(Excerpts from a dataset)

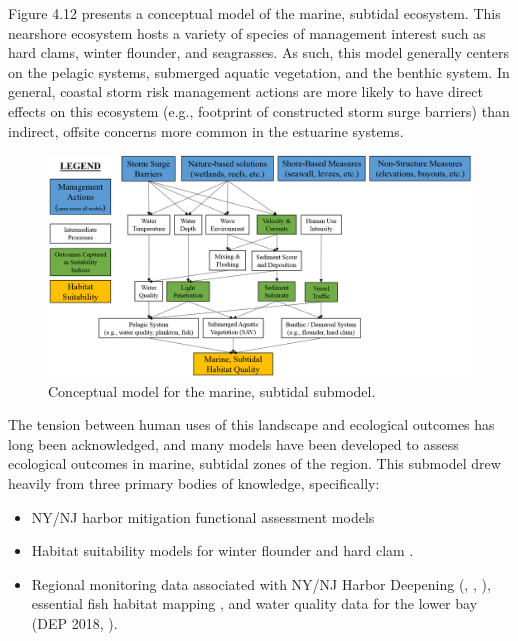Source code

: \documentclass[
]{book}
\begin{document}
Figure 4.12 presents a conceptual model of the marine, subtidal ecosystem. This nearshore ecosystem hosts a variety of species of management interest such as hard clams, winter flounder, and seagrasses. As such, this model generally centers on the pelagic systems, submerged aquatic vegetation, and the benthic system. In general, coastal storm risk management actions are more likely to have direct effects on this ecosystem (e.g., footprint of constructed storm surge barriers) than indirect, offsite concerns more common in the estuarine systems.

\begin{figure}
\includegraphics[width=21.96in]{ZZ_Fig04.12_Mar.Sub_ConModel} \caption{Conceptual model for the marine, subtidal submodel.}\label{fig:unnamed-chunk-20}
\end{figure}

The tension between human uses of this landscape and ecological outcomes has long been acknowledged, and many models have been developed to assess ecological outcomes in marine, subtidal zones of the region. This submodel drew heavily from three primary bodies of knowledge, specifically:

\begin{itemize}
\item
  NY/NJ harbor mitigation functional assessment models \citep{usace_new_2000}
\item
  Habitat suitability models for winter flounder \citep{banner_usfws_2001} and hard clam \citep{mulholland_habitat_1984-1}.
\item
  Regional monitoring data associated with NY/NJ Harbor Deepening (\citet{usace_application_2012}, \citet{usace_demersal_2015a}, \citet{usace_dredge_2015b}), essential fish habitat mapping \citep{usace_essential_2013}, and water quality data for the lower bay (DEP 2018, \citet{usace_dredge_2015b}).
\end{itemize}
\end{document}
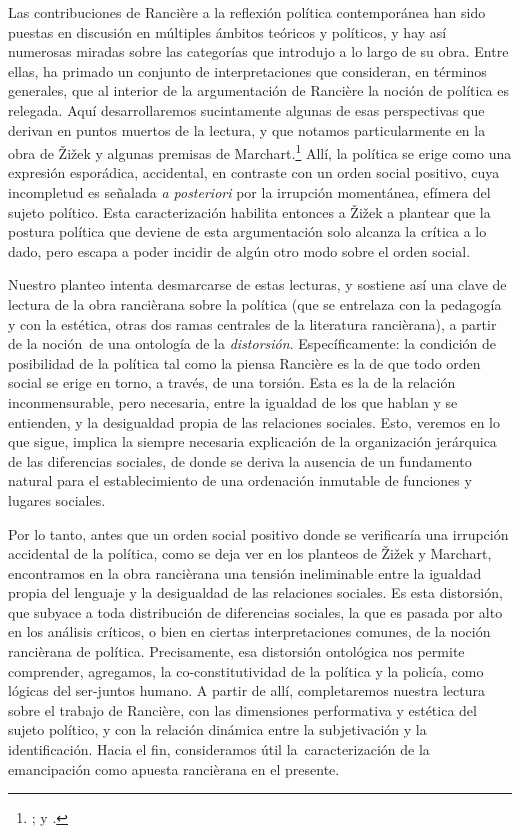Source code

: Las contribuciones de Rancière a la reflexión política contemporánea han sido puestas en discusión en múltiples ámbitos teóricos y políticos, y hay así numerosas miradas sobre las categorías que introdujo a lo largo de su obra. Entre ellas, ha primado un conjunto de interpretaciones que consideran, en términos generales, que al interior de la argumentación de Rancière la noción de política es relegada. Aquí desarrollaremos sucintamente algunas de esas perspectivas que derivan en puntos muertos de la lectura, y que notamos particularmente en la obra de Žižek y algunas premisas de Marchart.\footnote{\cite[][]{@6998-MARCHART2009}; y \cite[][]{@7063-ZIZEK2005}.} Allí, la política se erige como una expresión esporádica, accidental, en contraste con un orden social positivo, cuya incompletud es señalada \emph{a posteriori} por la irrupción momentánea, efímera del sujeto político. Esta caracterización habilita entonces a Žižek a plantear que la postura política que deviene de esta argumentación solo alcanza la crítica a lo dado, pero escapa a poder incidir de algún otro modo sobre el orden social.

Nuestro planteo intenta desmarcarse de estas lecturas, y sostiene así una clave de lectura de la obra rancièrana sobre la política (que se entrelaza con la pedagogía y con la estética, otras dos ramas centrales de la literatura rancièrana), a partir de la noción~de una ontología de la \emph{distorsión}. Específicamente: la condición de posibilidad de la política tal como la piensa Rancière es la de que todo orden social se erige en torno, a través, de una torsión. Esta es la de la relación inconmensurable, pero necesaria, entre la igualdad de los que hablan y se entienden, y la desigualdad propia de las relaciones sociales. Esto, veremos en lo que sigue, implica la siempre necesaria explicación de la organización jerárquica de las diferencias sociales, de donde se deriva la ausencia de un fundamento natural para el establecimiento de una ordenación inmutable de funciones y lugares sociales.

Por lo tanto, antes que un orden social positivo donde se verificaría una irrupción accidental de la política, como se deja ver en los planteos de Žižek y Marchart, encontramos en la obra rancièrana una tensión ineliminable entre la igualdad propia del lenguaje y la desigualdad de las relaciones sociales. Es esta distorsión, que subyace a toda distribución de diferencias sociales, la que es pasada por alto en los análisis críticos, o bien en ciertas interpretaciones comunes, de la noción rancièrana de política. Precisamente, esa distorsión ontológica nos permite comprender, agregamos, la co-constitutividad de la política y la policía, como lógicas del ser-juntos humano. A partir de allí, completaremos nuestra lectura sobre el trabajo de Rancière, con las dimensiones performativa y estética del sujeto político, y con la relación dinámica entre la subjetivación y la identificación. Hacia el fin, consideramos útil la~caracterización de la emancipación como apuesta rancièrana en el presente.

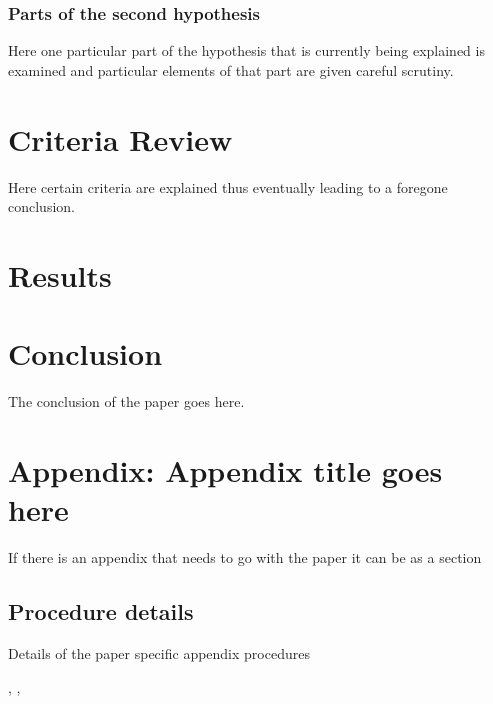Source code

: \subsubsection{Parts of the second hypothesis}

Here one particular part of the hypothesis that is 
currently being explained is examined and particular
elements of that part are given careful scrutiny.

\section{Criteria Review}

Here certain criteria are explained thus eventually
leading to a foregone conclusion.

\section{Results}

\section{Conclusion}\label{conclusion3}

The conclusion of the paper goes here.





% 
%     

\section{Appendix: Appendix title goes here}
If there is an appendix that needs to go with the paper it can be as a section \cite{Aup91}

\subsection{Procedure details}
Details of the paper specific appendix procedures

\cite{Rad87}
\cite{MOR91}, \cite{Lom73} 
\cite{Lom91}, \cite{Lom92} 
\cite{dB59}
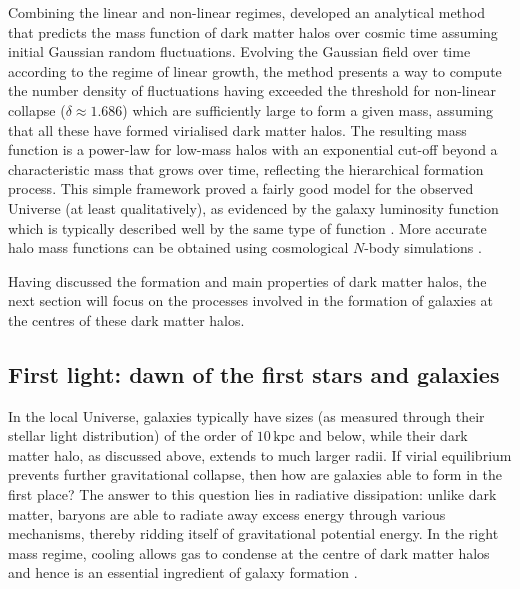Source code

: Combining the linear and non-linear regimes, \citet{1974ApJ...187..425P} developed an analytical method that predicts the mass function of dark matter halos over cosmic time assuming initial Gaussian random fluctuations. Evolving the Gaussian field over time according to the regime of linear growth, the method presents a way to compute the number density of fluctuations having exceeded the threshold for non-linear collapse ($\delta \approx 1.686$) which are sufficiently large to form a given mass, assuming that all these have formed virialised dark matter halos. The resulting mass function is a power-law for low-mass halos with an exponential cut-off beyond a characteristic mass that grows over time, reflecting the hierarchical formation process. This simple framework proved a fairly good model for the observed Universe (at least qualitatively), as evidenced by the galaxy luminosity function which is typically described well by the same type of function \citep[][]{1976ApJ...203..297S}. More accurate halo mass functions can be obtained using cosmological $N$-body simulations \citep[e.g.][]{2008ApJ...688..709T}.

Having discussed the formation and main properties of dark matter halos, the next section will focus on the processes involved in the formation of galaxies at the centres of these dark matter halos.

\subsection{First light: dawn of the first stars and galaxies}
\label{chIssec:Galaxy_formation}

In the local Universe, galaxies typically have sizes (as measured through their stellar light distribution) of the order of $10 \, \mathrm{kpc}$ and below, while their dark matter halo, as discussed above, extends to much larger radii. If virial equilibrium prevents further gravitational collapse, then how are galaxies able to form in the first place? The answer to this question lies in radiative dissipation: unlike dark matter, baryons are able to radiate away excess energy through various mechanisms, thereby ridding itself of gravitational potential energy. In the right mass regime, cooling allows gas to condense at the centre of dark matter halos and hence is an essential ingredient of galaxy formation \citep{1977ApJ...211..638S, 1977MNRAS.179..541R, 1977ApJ...215..483B, 1978MNRAS.183..341W}.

[WHAT YOU NEED TO DO]
Line by line, restate the data above exactly as it stands, minus the pictures.

[RESULT OF THIS TASK]
Source code

: \documentclass[
]{book}
\begin{document}
Figure 4.12 presents a conceptual model of the marine, subtidal ecosystem. This nearshore ecosystem hosts a variety of species of management interest such as hard clams, winter flounder, and seagrasses. As such, this model generally centers on the pelagic systems, submerged aquatic vegetation, and the benthic system. In general, coastal storm risk management actions are more likely to have direct effects on this ecosystem (e.g., footprint of constructed storm surge barriers) than indirect, offsite concerns more common in the estuarine systems.

\begin{figure}
\includegraphics[width=21.96in]{ZZ_Fig04.12_Mar.Sub_ConModel} \caption{Conceptual model for the marine, subtidal submodel.}\label{fig:unnamed-chunk-20}
\end{figure}

The tension between human uses of this landscape and ecological outcomes has long been acknowledged, and many models have been developed to assess ecological outcomes in marine, subtidal zones of the region. This submodel drew heavily from three primary bodies of knowledge, specifically:

\begin{itemize}
\item
  NY/NJ harbor mitigation functional assessment models \citep{usace_new_2000}
\item
  Habitat suitability models for winter flounder \citep{banner_usfws_2001} and hard clam \citep{mulholland_habitat_1984-1}.
\item
  Regional monitoring data associated with NY/NJ Harbor Deepening (\citet{usace_application_2012}, \citet{usace_demersal_2015a}, \citet{usace_dredge_2015b}), essential fish habitat mapping \citep{usace_essential_2013}, and water quality data for the lower bay (DEP 2018, \citet{usace_dredge_2015b}).
\end{itemize}
\end{document}
Source code

: Las contribuciones de Rancière a la reflexión política contemporánea han sido puestas en discusión en múltiples ámbitos teóricos y políticos, y hay así numerosas miradas sobre las categorías que introdujo a lo largo de su obra. Entre ellas, ha primado un conjunto de interpretaciones que consideran, en términos generales, que al interior de la argumentación de Rancière la noción de política es relegada. Aquí desarrollaremos sucintamente algunas de esas perspectivas que derivan en puntos muertos de la lectura, y que notamos particularmente en la obra de Žižek y algunas premisas de Marchart.\footnote{\cite[][]{@6998-MARCHART2009}; y \cite[][]{@7063-ZIZEK2005}.} Allí, la política se erige como una expresión esporádica, accidental, en contraste con un orden social positivo, cuya incompletud es señalada \emph{a posteriori} por la irrupción momentánea, efímera del sujeto político. Esta caracterización habilita entonces a Žižek a plantear que la postura política que deviene de esta argumentación solo alcanza la crítica a lo dado, pero escapa a poder incidir de algún otro modo sobre el orden social.

Nuestro planteo intenta desmarcarse de estas lecturas, y sostiene así una clave de lectura de la obra rancièrana sobre la política (que se entrelaza con la pedagogía y con la estética, otras dos ramas centrales de la literatura rancièrana), a partir de la noción~de una ontología de la \emph{distorsión}. Específicamente: la condición de posibilidad de la política tal como la piensa Rancière es la de que todo orden social se erige en torno, a través, de una torsión. Esta es la de la relación inconmensurable, pero necesaria, entre la igualdad de los que hablan y se entienden, y la desigualdad propia de las relaciones sociales. Esto, veremos en lo que sigue, implica la siempre necesaria explicación de la organización jerárquica de las diferencias sociales, de donde se deriva la ausencia de un fundamento natural para el establecimiento de una ordenación inmutable de funciones y lugares sociales.

Por lo tanto, antes que un orden social positivo donde se verificaría una irrupción accidental de la política, como se deja ver en los planteos de Žižek y Marchart, encontramos en la obra rancièrana una tensión ineliminable entre la igualdad propia del lenguaje y la desigualdad de las relaciones sociales. Es esta distorsión, que subyace a toda distribución de diferencias sociales, la que es pasada por alto en los análisis críticos, o bien en ciertas interpretaciones comunes, de la noción rancièrana de política. Precisamente, esa distorsión ontológica nos permite comprender, agregamos, la co-constitutividad de la política y la policía, como lógicas del ser-juntos humano. A partir de allí, completaremos nuestra lectura sobre el trabajo de Rancière, con las dimensiones performativa y estética del sujeto político, y con la relación dinámica entre la subjetivación y la identificación. Hacia el fin, consideramos útil la~caracterización de la emancipación como apuesta rancièrana en el presente.

Source code

: \subsubsection{Parts of the second hypothesis}

Here one particular part of the hypothesis that is 
currently being explained is examined and particular
elements of that part are given careful scrutiny.

\section{Criteria Review}

Here certain criteria are explained thus eventually
leading to a foregone conclusion.

\section{Results}

\section{Conclusion}\label{conclusion3}

The conclusion of the paper goes here.





% 
%     

\section{Appendix: Appendix title goes here}
If there is an appendix that needs to go with the paper it can be as a section \cite{Aup91}

\subsection{Procedure details}
Details of the paper specific appendix procedures

\cite{Rad87}
\cite{MOR91}, \cite{Lom73} 
\cite{Lom91}, \cite{Lom92} 
\cite{dB59}
Source code

: Combining the linear and non-linear regimes, \citet{1974ApJ...187..425P} developed an analytical method that predicts the mass function of dark matter halos over cosmic time assuming initial Gaussian random fluctuations. Evolving the Gaussian field over time according to the regime of linear growth, the method presents a way to compute the number density of fluctuations having exceeded the threshold for non-linear collapse ($\delta \approx 1.686$) which are sufficiently large to form a given mass, assuming that all these have formed virialised dark matter halos. The resulting mass function is a power-law for low-mass halos with an exponential cut-off beyond a characteristic mass that grows over time, reflecting the hierarchical formation process. This simple framework proved a fairly good model for the observed Universe (at least qualitatively), as evidenced by the galaxy luminosity function which is typically described well by the same type of function \citep[][]{1976ApJ...203..297S}. More accurate halo mass functions can be obtained using cosmological $N$-body simulations \citep[e.g.][]{2008ApJ...688..709T}.

Having discussed the formation and main properties of dark matter halos, the next section will focus on the processes involved in the formation of galaxies at the centres of these dark matter halos.

\subsection{First light: dawn of the first stars and galaxies}
\label{chIssec:Galaxy_formation}

In the local Universe, galaxies typically have sizes (as measured through their stellar light distribution) of the order of $10 \, \mathrm{kpc}$ and below, while their dark matter halo, as discussed above, extends to much larger radii. If virial equilibrium prevents further gravitational collapse, then how are galaxies able to form in the first place? The answer to this question lies in radiative dissipation: unlike dark matter, baryons are able to radiate away excess energy through various mechanisms, thereby ridding itself of gravitational potential energy. In the right mass regime, cooling allows gas to condense at the centre of dark matter halos and hence is an essential ingredient of galaxy formation \citep{1977ApJ...211..638S, 1977MNRAS.179..541R, 1977ApJ...215..483B, 1978MNRAS.183..341W}.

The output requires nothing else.